● BEREITGESTELLTER TEXT
Kirpal Singh

Die tausendköpfige Schlange

I

Ein Wahrer Mensch ist, wer sich in seinem Herzen um die Leiden anderer sorgt. Wer das nicht tut, ist kein Mensch.

Als König Nadir Shah in Indien einfiel, gab es Blutvergießen und Kampf. Einige Leute gingen zu einem Weisen und fragten ihn, was dem Lande geschähe, denn ohne irgendeinen ersichtlichen Grund würden die Menschen gepeinigt und getötet.

Der Weise erklärte ihnen:

Die Rückwirkung unserer eigenen schlechten Handlungen hat Unglück in Gestalt von Nadir Shah gebracht.

Indien war ein Land der Rishis und Munis, rein, sauber und unberührt von den Giften der Städte – Laster, Korruption und Unrecht. Aber heute ist es überflutet von diesen Übeln und die ganze Atmosphäre ist verdorben worden.

● ANGEZEIGTE ZEILEN
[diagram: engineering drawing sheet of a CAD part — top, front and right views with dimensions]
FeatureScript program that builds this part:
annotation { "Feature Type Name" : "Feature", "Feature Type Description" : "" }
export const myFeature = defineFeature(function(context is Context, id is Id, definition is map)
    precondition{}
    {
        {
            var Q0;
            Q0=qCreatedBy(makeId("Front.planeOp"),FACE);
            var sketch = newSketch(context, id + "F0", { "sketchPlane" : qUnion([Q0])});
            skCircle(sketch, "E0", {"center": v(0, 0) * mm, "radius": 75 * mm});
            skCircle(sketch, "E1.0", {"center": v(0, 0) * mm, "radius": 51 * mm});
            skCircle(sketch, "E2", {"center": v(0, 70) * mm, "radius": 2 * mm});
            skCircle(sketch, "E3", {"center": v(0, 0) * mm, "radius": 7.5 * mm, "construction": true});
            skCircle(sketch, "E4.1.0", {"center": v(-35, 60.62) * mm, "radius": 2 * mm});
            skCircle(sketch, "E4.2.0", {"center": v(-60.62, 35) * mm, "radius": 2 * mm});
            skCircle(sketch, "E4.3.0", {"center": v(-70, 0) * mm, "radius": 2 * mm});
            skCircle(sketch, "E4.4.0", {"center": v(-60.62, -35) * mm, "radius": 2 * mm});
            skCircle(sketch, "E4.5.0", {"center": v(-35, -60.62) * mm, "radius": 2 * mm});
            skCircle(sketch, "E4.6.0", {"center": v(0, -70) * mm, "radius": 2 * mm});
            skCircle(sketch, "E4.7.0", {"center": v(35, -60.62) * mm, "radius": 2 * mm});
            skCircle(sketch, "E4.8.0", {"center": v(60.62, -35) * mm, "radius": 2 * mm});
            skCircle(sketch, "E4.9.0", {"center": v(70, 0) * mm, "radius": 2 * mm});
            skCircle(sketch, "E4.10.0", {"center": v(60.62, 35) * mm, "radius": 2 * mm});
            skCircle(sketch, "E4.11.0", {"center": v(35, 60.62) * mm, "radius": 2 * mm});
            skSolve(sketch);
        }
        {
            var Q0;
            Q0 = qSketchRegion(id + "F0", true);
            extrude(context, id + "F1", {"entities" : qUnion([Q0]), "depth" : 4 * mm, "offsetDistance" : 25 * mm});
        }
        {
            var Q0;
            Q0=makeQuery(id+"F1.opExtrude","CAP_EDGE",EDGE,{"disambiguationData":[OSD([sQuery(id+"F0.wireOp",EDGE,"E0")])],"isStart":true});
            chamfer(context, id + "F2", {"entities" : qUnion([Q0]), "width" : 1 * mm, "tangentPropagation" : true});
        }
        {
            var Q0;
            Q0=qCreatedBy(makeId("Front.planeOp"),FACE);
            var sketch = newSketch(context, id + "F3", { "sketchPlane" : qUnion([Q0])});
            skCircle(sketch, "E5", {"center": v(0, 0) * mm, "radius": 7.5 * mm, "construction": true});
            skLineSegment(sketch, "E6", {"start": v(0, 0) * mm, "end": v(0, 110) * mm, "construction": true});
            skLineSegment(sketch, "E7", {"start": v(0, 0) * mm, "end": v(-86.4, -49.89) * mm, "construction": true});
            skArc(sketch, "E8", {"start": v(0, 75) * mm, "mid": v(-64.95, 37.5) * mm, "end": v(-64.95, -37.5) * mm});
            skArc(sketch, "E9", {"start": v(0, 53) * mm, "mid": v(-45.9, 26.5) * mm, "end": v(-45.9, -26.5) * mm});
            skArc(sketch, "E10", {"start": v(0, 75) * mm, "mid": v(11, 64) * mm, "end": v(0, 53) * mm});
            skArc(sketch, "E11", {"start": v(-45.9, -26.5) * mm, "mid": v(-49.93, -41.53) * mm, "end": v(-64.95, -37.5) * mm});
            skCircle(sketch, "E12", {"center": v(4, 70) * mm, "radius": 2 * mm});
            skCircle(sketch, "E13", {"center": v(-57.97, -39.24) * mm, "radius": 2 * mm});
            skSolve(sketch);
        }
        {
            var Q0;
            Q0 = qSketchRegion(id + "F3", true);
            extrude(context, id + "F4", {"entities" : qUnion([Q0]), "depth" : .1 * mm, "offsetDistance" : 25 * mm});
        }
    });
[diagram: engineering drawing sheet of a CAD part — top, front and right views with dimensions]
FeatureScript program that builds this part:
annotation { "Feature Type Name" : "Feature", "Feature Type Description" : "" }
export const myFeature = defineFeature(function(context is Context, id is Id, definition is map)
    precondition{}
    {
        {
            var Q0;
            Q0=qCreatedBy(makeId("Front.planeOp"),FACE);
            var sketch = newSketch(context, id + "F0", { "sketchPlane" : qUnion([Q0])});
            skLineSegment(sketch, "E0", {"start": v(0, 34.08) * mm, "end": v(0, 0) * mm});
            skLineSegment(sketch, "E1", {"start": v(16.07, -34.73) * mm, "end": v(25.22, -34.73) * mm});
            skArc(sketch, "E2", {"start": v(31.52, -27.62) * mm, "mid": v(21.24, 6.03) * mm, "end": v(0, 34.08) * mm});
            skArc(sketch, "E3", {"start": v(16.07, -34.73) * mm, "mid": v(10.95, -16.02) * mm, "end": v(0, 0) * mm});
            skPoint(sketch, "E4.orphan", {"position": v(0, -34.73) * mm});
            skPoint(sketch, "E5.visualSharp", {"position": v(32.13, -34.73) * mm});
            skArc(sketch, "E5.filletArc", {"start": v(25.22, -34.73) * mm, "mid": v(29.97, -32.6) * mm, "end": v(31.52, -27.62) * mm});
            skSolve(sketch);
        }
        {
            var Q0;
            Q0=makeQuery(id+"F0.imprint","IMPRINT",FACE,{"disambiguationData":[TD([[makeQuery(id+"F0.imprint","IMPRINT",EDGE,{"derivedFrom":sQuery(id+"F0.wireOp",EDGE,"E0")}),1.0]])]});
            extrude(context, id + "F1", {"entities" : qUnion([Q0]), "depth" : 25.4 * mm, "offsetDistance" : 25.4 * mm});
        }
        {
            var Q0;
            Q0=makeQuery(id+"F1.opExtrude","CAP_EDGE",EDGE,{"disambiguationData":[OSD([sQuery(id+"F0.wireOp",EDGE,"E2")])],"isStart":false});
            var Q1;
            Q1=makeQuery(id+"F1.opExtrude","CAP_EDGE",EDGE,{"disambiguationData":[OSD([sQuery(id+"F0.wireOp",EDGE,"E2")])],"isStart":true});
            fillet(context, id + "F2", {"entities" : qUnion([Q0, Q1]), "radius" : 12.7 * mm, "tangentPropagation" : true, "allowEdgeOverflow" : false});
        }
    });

● DIE AUFGABEN
1 – Nennen Sie alle Gifte der Städte, die der bereitgestellte Text aufzählt.
2 – Geben Sie den Abschnitt des bereitgestellten Textes zwischen „Kirpal Singh“ und „gepeinigt und getötet.“ einschließlich wortgetreu wieder.
3 – Was hat laut dem Weisen im bereitgestellten Text das Unglück in Gestalt von Nadir Shah gebracht?

● LÖSUNGEN
1 – Laster, Korruption, Unrecht

2 –
Kirpal Singh

Die tausendköpfige Schlange

I

Ein Wahrer Mensch ist, wer sich in seinem Herzen um die Leiden anderer sorgt. Wer das nicht tut, ist kein Mensch.

Als König Nadir Shah in Indien einfiel, gab es Blutvergießen und Kampf. Einige Leute gingen zu einem Weisen und fragten ihn, was dem Lande geschähe, denn ohne irgendeinen ersichtlichen Grund würden die Menschen gepeinigt und getötet.

3 – Die Rückwirkung unserer eigenen schlechten Handlungen.